WHAT YOU SHOULD DO
Output range, inclusive: from the line containing "Обмен и возвра" to the line containing "cookies para armazenar". Restate those lines from the data below word for word and only those.

■ ■ ■

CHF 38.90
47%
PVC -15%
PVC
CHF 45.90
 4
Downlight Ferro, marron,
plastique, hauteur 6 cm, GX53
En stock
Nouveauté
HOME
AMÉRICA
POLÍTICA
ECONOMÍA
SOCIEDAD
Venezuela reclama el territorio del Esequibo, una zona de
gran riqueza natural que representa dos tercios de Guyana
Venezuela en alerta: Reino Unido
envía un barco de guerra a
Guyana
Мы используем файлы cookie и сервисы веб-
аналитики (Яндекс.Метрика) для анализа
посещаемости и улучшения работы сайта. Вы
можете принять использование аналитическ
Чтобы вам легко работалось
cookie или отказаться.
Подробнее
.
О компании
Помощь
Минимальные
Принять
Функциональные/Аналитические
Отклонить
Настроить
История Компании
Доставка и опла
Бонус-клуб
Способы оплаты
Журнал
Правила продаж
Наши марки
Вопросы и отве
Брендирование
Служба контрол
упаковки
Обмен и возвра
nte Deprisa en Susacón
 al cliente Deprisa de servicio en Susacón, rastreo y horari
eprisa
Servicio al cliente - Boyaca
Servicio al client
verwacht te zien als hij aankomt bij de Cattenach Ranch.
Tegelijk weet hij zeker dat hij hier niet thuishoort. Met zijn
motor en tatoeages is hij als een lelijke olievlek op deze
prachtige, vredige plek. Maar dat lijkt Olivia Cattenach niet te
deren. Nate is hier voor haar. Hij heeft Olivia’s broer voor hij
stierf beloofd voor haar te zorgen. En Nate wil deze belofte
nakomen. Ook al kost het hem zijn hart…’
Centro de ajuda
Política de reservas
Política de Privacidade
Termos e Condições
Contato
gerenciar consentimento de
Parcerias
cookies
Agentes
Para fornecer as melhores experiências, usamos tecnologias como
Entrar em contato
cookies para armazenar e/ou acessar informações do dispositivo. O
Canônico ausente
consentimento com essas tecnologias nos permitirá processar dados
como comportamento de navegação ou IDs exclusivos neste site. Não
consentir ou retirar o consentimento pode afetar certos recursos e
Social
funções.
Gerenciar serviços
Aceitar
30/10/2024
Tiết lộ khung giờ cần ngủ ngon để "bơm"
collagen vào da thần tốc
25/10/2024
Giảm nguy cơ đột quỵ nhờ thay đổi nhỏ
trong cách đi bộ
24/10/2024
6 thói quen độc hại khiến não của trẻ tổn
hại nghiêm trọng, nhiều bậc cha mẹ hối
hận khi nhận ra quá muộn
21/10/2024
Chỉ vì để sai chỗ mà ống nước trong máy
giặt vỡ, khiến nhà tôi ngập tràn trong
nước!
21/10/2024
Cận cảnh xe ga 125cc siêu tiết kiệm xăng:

■ ■ ■

EXERCISE SOLUTION
Обмен и возвра
nte Deprisa en Susacón
 al cliente Deprisa de servicio en Susacón, rastreo y horari
eprisa
Servicio al cliente - Boyaca
Servicio al client
verwacht te zien als hij aankomt bij de Cattenach Ranch.
Tegelijk weet hij zeker dat hij hier niet thuishoort. Met zijn
motor en tatoeages is hij als een lelijke olievlek op deze
prachtige, vredige plek. Maar dat lijkt Olivia Cattenach niet te
deren. Nate is hier voor haar. Hij heeft Olivia’s broer voor hij
stierf beloofd voor haar te zorgen. En Nate wil deze belofte
nakomen. Ook al kost het hem zijn hart…’
Centro de ajuda
Política de reservas
Política de Privacidade
Termos e Condições
Contato
gerenciar consentimento de
Parcerias
cookies
Agentes
Para fornecer as melhores experiências, usamos tecnologias como
Entrar em contato
cookies para armazenar e/ou acessar informações do dispositivo. O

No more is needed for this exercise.